One young woman's lengthy battle to spread the Gospel at Northeast Wisconsin Technical College is now dragging into its fifth year.
Since 2014, Polly Olsen has handed out Valentine's Day cards with biblically themed messages to students and staff on campus. During that time, she has often been met with resistance in the form of the school's public assembly policy, which forbids the "displaying of signs or mass distribution of literature with offensive content or that is likely to or intended to cause a disruption."
Finally, in February of last year, that tradition ended when security workers at NWTC stopped the 29-year-old from distributing the inspirational messages at the school's student center. They then warned that some may find the notes displayed on the heart-shaped cards offensive.
Watch the video below of Olsen in 2018 distributing her Valentines in the student center:
Some of the card's 'offensive' messages included the following:
"You are special! 1 John 4:11,"
"God is love! 1 John 4:11,"
"Jesus Loves you! Romans 5:8;" and
"You are loved and cared for! 1 Peter 5:7"
According to The College Fix, school officials claimed that by handing out the cards in an area designated a non-speech zone, Olsen was violating the college's speech code.
"I have been trying since February 14, 2014 to have this policy changed," she told The Fix in an email. "At that time, I was told by school officials that the policy would be changed and they would look into the staff being educated on students' constitutional rights. They agreed that I would be allowed to continue to hand out my Valentines… I have spent five years now, trying to get this policy changed."
Frustrated, Olsen took matters into her own hands in September and sued the school.

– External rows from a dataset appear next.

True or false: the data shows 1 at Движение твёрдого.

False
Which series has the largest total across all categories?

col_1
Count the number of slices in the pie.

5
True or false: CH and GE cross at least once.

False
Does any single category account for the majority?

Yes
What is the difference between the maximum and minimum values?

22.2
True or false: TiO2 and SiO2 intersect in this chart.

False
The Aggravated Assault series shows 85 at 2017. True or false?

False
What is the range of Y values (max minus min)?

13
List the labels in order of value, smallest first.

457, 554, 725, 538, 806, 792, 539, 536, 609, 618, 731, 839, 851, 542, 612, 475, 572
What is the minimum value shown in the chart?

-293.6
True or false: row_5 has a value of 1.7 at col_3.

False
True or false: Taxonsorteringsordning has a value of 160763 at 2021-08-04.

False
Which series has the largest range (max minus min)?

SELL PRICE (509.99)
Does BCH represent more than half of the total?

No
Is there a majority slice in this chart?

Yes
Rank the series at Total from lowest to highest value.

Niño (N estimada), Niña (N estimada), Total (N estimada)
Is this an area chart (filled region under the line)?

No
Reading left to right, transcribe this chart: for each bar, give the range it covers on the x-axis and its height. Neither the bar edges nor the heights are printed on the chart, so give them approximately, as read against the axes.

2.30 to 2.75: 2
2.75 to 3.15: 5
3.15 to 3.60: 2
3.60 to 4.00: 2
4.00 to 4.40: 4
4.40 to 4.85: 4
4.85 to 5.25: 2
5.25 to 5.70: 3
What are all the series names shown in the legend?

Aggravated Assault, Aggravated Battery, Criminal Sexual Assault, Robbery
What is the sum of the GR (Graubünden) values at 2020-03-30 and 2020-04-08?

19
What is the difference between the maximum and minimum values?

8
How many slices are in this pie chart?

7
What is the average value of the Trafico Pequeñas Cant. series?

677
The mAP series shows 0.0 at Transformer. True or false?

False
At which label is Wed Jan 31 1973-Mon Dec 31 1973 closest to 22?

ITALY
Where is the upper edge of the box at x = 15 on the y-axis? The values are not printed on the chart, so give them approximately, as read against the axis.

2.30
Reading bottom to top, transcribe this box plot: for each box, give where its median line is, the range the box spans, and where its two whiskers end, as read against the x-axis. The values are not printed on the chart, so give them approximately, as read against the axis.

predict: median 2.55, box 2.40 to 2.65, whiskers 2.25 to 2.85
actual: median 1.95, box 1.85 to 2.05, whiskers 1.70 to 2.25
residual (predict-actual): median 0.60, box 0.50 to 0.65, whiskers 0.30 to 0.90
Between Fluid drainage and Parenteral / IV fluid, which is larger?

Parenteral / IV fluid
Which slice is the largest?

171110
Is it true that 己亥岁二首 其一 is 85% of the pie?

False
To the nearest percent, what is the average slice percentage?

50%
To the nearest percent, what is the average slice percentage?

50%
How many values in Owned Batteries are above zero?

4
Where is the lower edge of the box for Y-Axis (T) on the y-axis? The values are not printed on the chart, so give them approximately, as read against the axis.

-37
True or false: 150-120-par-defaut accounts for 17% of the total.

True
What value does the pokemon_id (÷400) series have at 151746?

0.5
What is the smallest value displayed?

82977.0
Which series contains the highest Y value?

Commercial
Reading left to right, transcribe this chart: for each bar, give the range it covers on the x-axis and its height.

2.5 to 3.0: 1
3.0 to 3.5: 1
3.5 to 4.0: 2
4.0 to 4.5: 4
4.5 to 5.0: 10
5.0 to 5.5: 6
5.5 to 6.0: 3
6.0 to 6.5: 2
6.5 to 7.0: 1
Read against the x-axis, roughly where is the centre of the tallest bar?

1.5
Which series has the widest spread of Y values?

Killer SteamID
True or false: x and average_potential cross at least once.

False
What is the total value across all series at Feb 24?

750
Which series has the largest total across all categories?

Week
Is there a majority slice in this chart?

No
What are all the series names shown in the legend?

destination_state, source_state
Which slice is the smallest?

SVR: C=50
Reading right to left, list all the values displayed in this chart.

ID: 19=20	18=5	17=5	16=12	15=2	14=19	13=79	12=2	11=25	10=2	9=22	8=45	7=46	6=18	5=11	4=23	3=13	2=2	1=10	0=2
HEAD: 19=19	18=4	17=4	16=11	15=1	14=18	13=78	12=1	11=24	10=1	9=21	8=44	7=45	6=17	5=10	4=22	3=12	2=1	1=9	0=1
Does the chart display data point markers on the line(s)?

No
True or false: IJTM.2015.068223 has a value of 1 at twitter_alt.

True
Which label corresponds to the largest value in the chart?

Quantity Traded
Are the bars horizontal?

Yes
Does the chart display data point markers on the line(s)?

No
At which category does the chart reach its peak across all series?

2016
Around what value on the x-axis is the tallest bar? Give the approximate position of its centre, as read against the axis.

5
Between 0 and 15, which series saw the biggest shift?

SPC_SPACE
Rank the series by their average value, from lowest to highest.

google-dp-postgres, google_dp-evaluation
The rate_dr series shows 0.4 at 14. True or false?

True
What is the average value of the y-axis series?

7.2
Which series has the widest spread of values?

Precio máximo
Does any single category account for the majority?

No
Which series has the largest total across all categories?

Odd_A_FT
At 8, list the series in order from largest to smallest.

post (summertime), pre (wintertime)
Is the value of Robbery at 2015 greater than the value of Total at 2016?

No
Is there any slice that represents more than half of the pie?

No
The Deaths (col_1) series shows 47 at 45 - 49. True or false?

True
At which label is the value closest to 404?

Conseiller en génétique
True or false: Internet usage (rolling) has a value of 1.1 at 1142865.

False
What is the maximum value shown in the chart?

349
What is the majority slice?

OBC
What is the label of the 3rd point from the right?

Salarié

However, administration officials aren't budging and are instead calling on the judge to dismiss the case without prejudice. Their reasoning? Olsen's practice of distributing her "Jesus Loves You" Valentines was nothing more than an attempt to challenge what she views as the school's restrictive assembly policies.
Meanwhile, the Wisconsin Institute for Law and Liberty (WILL), which is representing Olsen, filed a summary judgment brief last week calling on the judge to declare NWTC's speech code to be "unconstitutional on its face." The legal group points out that the school's policy is vague, failing to define terms like "offensive content," "literature" or "disruptive." In short, WILL accuses the school of muzzling its client due to the religious nature of her Valentines cards.
Olsen, a staunch advocate of free speech, hopes her case sets what she sees as a much-need precedent.
"Now that NWTC has forced this freedom of speech issue into the court system, I not only want the policy to be changed, but I want a judgment by the court," Olsen told The Fix, adding that she hopes "this case can be used by others to help preserve the rights of freedom of speech and religion for all students and American people."
"Freedom of speech is at the core of American freedom and what this country was built on," Olsen declared.